World Highlights

¤ European allies of the United States said they were satisfied with new assurances by Secretary of State Condoleezza Rice that US treatment of detainees was within international law. ¤ Egypt's opposition Islamists increased their seats in Parliament...

¤ European allies of the United States said they were satisfied with new assurances by Secretary of State Condoleezza Rice that US treatment of detainees was within international law.

¤ Egypt's opposition Islamists increased their seats in Parliament nearly sixfold after an election marred by violence, but President Hosni Mubarak's party retained a big majority, official results showed.

¤ Kenyan President Mwai Kibaki's bid to boost his flagging administration foundered as two senior politicians rejected Cabinet posts, saying he had ignored the lessons of a stinging referendum defeat.

¤ Israel killed two militants in a Gaza air strike in an escalating military response to a suicide bombing, and a Palestinian stabbed an Israeli soldier to death at a checkpoint in the occupied West Bank.

¤ A woman farmer from China's northeastern Liaoning province has been diagnosed with bird flu, the fifth person in the country known to have been infected with the deadly virus.

¤ Eight Muslim militants were killed in a clash between Syrian security forces and an Islamist group in a farm in central Syria yesterday, the state news agency SANA reported.

¤ The two federal air marshals involved in the deadly shooting of a threatening air passenger in Miami have been put on administrative leave pending investigation of the incident, officials said.

¤ Environment ministers at UN climate talks have agreed rules for policing the Kyoto Protocol on curbing global warming, skirting objections by Saudi Arabia, delegates said.

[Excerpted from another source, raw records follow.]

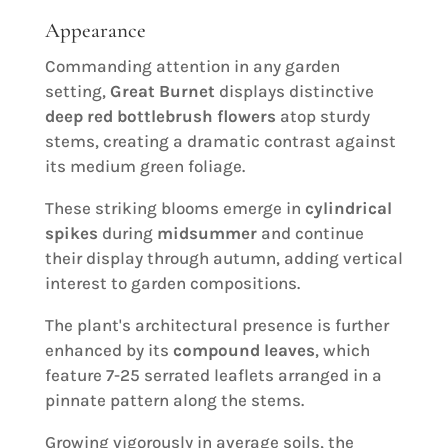
Appearance
Commanding attention in any garden
setting,
Great Burnet
displays distinctive
deep red bottlebrush flowers
atop sturdy
stems, creating a dramatic contrast against
its medium green foliage.
These striking blooms emerge in
cylindrical
spikes
during
midsummer
and continue
their display through autumn, adding vertical
interest to garden compositions.
The plant's architectural presence is further
enhanced by its
compound leaves
, which
feature 7-25 serrated leaflets arranged in a
pinnate pattern along the stems.
Growing vigorously in average soils, the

¤ The International Monetary Fund yesterday approved a $4.8 billion package to cancel the debts of 20 of the world's poorest countries early next year under a plan launched in June by the Group of Eight major industrialised nations.

¤ Gas explosion at Chinese coal pit killed at least 74 miners, the latest in a grimly predictable series of statistics to emerge from world's deadliest mining industry.